SUPPLIED PASSAGE:
4. The addition of debts to the list of debts scheduled in this case does not by itself render the debt dischargeable or nondischargeable. See 11 U.S.C. §§ 523(a)(3), 523(c)(1), 524(a) and 727(b). It simply eliminates as a ground for nondischargeability any contention that the debt is nondischargeable solely because it was not listed in the original schedules.

5. The Court determines that the appointment of a trustee is not necessary to the protect the interests of the creditors or the Debtor, or to insure the efficient administration of the case. This determination is made without prejudice to any party's request for appointment of a trustee at a later date.

6. If no Affected Creditor takes timely action in accordance with the provisions of Paragraph 3, then this case will be closed promptly without further order of this Court. The deadlines in Paragraph 3 will be extended only by order of this Court, for good cause upon a motion filed prior to the expiration of the deadline.

7. The Debtor shall cause a copy of this Order to be served upon the Affected Creditors and the United States Trustee within three (3) business days after the filing of the amended schedules, and shall file a certificate showing such service has been made and the same shall constitute due notice.

RECORDS SHOWN:
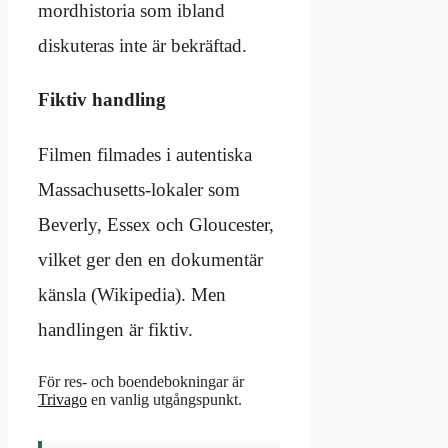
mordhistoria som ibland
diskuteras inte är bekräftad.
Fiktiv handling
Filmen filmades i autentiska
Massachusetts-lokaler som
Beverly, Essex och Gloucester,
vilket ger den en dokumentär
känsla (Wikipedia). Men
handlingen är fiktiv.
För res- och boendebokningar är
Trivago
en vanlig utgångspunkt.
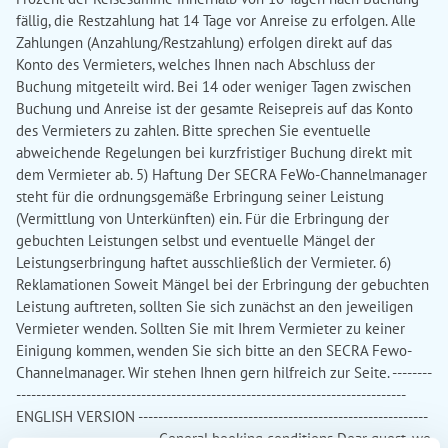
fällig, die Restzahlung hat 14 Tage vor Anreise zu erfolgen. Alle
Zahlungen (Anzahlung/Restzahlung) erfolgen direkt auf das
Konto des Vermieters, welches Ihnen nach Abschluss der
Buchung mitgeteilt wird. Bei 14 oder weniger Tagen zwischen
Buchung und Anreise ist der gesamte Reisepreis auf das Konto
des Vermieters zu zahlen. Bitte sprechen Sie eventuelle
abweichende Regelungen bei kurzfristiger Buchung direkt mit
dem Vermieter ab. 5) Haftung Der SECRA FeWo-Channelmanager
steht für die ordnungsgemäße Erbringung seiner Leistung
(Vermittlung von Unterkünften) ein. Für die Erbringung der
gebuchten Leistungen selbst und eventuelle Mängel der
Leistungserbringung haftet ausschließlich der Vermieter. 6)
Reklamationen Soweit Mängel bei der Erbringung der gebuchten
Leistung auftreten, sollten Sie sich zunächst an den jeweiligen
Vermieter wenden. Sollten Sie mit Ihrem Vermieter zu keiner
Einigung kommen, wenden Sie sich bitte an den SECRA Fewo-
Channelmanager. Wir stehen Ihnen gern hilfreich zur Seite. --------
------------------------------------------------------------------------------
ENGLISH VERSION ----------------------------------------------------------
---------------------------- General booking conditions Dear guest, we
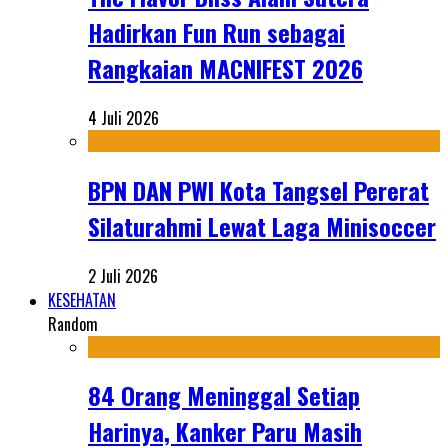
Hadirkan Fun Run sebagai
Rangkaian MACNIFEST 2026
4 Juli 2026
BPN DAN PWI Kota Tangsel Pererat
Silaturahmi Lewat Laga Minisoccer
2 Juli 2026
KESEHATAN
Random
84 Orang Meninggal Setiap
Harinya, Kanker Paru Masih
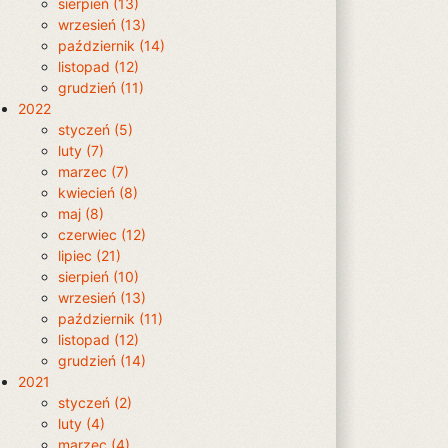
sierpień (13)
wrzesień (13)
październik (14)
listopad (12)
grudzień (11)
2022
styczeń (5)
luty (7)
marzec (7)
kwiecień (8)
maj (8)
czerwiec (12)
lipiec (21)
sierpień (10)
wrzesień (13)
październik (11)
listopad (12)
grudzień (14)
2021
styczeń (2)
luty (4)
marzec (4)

PROBLEM DETAILS:
Using the bankruptcy order text, answer each question:
(a) What does the Court find is not necessary to protect the interests of the creditors or the Debtor?
(b) What happens to the case if no Affected Creditor takes timely action under Paragraph 3?
(c) Within how many business days, and after what event, must the Debtor serve a copy of the Order?

COMPLETED EXERCISE:
(a) The appointment of a trustee.
(b) The case will be closed promptly without further order of the Court.
(c) Within three business days after the filing of the amended schedules.